Lincoln e Lula: Heróis em tons de cinza

Os homens* públicos capazes de mudar a história são, normalmente, revestidos de uma aura especial.  Herói é uma palavra normalmente empregada.
Mas, quando olhados de perto, os heróis não são feitos de apenas luz.  Muito mais que cinquenta tons de cinza os envolve na maior parte das vezes.  Os homens, heróis ou não, têm suas sombras.

Assisti na última segunda-feira o filme favorito ao Oscar, "Lincoln", de Spielberg.  E fiquei esses dias pensando nesse personagem heróico - mas cheio de sombras.
Como é possível fazer uma revolução social?  E fazê-la no meio de uma guerra?
Pense no personagem de Tommy Lee Jones. Thaddeus Stevens era um abolicionista radical.  Enquanto a maior parte dos que lutavam contra a escravidão falava em uma igualdade das raças formal, diante da lei, sem discutir a fundo a igualdade inerente a todo ser humano, Stevens defendia que de todos os modos imagináveis nenhuma raça é superior à outra.  Ele era uma voz minoritária.  O país levou um século entre a abolição e a igualdade de direitos civis da população negra.  Nesse caso, não importa que tenham sido necessárias apenas quatro décadas para que elegesse o primeiro presidente negro.
Ainda que pudesse haver simpatia às ideias de Stevens, era preciso fazer concessões.  Afinal, o objetivo principal era estrangular economicamente o Sul escravagista e vencer a Guerra Civil.
Sem sombra de dúvida, vencer a guerra e aprovar a 13a emenda, que proibiu a escravidão, fazem de Lincoln um herói - um herói de um humanismo que ultrapassa as barreiras nacionais do Império.  E isso ainda é mais sério se você imaginar que ele era republicano.
De que modo Lincoln aprova a emenda e vence a guerra?  A revolução a que se propôs - e que lhe valeu a vida - exigiu métodos das sombras.  Lincoln é um herói que corrompeu o Congresso para a aprovar a emenda que pôs fim a escravatura.  E é esse, talvez, o principal tema do filme de Spielberg.  Quando a influência do secretário de estado, William Seward, se esgota na cooptação do parlamento, o próprio presidente joga, pessoalmente, o jogo.  Hábil político, orador e contador de histórias, Lincoln não podia esperar.  E se arrisca pessoalmente na arena.
Lincoln não era um personagem só da luz.  Havia coisas que ele preferia que se mantivessem escondidas no seu jeito de se fazer política.
É evidente que um brasileiro não veria um filme desses, poucos meses depois de o espetáculo midiático do julgamento da Ação Penal 470, sem pensar na revolução social realizada pelo governo Lula.  Lula, talvez um herói do mesmo grau que Lincoln, fez concessões semelhantes.  Ainda que seja questionável a evidência probatória da existência do Mensalão, o PT nunca deixou de confessar uma prática de corrupção - o Caixa 2 - como forma de amealhar apoio político no Congresso.  Apoio sem o qual seria improvável que metade da revolução promovida chegasse a termo.

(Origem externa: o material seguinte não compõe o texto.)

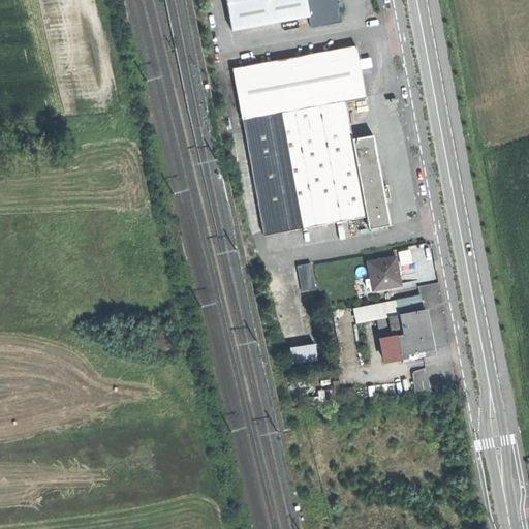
[(226,0),(232,31),(309,18),(305,0),(226,0)]
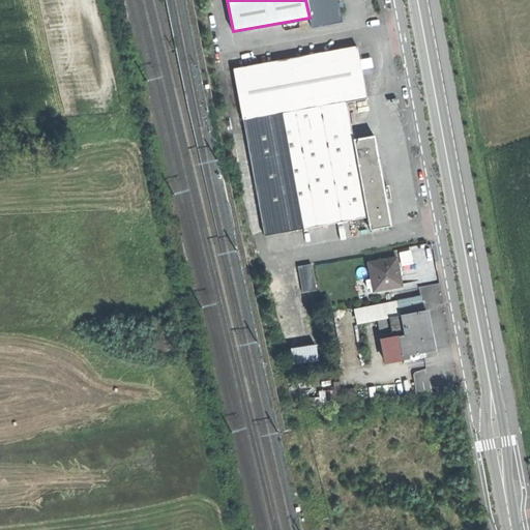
[(337,0),(305,0),(310,18),(312,30),(342,24),(337,0)]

Lincoln serve para nos mostrar que não se fazem revoluções sem preço.  E que ser herói não é ser um ser de luz apenas.

P.S.: Paulo Nogueira reproduziu texto de Tariq Ali  em que o paquistanês lamenta que o filme de Spielberg não tratasse da suposta homossexualidade de Lincoln.  Confesso que foi esse texto que me apresentou à ideia, mas em alguns momentos do filme cheguei a suspeitar do carinho demonstrado pelo presidente a seu ajudante de ordens.  Em determinado momento, há, inclusive, uma mão segura de forma incomum.
O roteirista do filme é um ativista do movimento gay.  Não acho que tenha havido ocultação deliberada.  Talvez, a opção tenha sido tratar do tema de maneira clandestina - assim como há uma relação clandestina envolvendo Stevens, personagem de Tommy Lee Jones.  Nada é muito explícito na conduta do presidente.
No entanto, o recado quanto aos direitos civis dos homossexuais é mais direto: os séculos XIX e XX trataram da igualdade entre os humanos na perspectiva do negro [e da mulher].  O século XXI nos desafia a cumprir o que afirmamos crer sobre todos os homens e mulheres a respeito dos gays e lésbicas: são homens e mulheres que também têm direitos iguais e igualdade real e humana.  Inclusive para amar e ser amado.
* Tomei o termo "homem" aqui no sentido genérico de humanos, homens ou mulheres, fugindo um tanto da linguagem inclusiva.  Perdoem-me.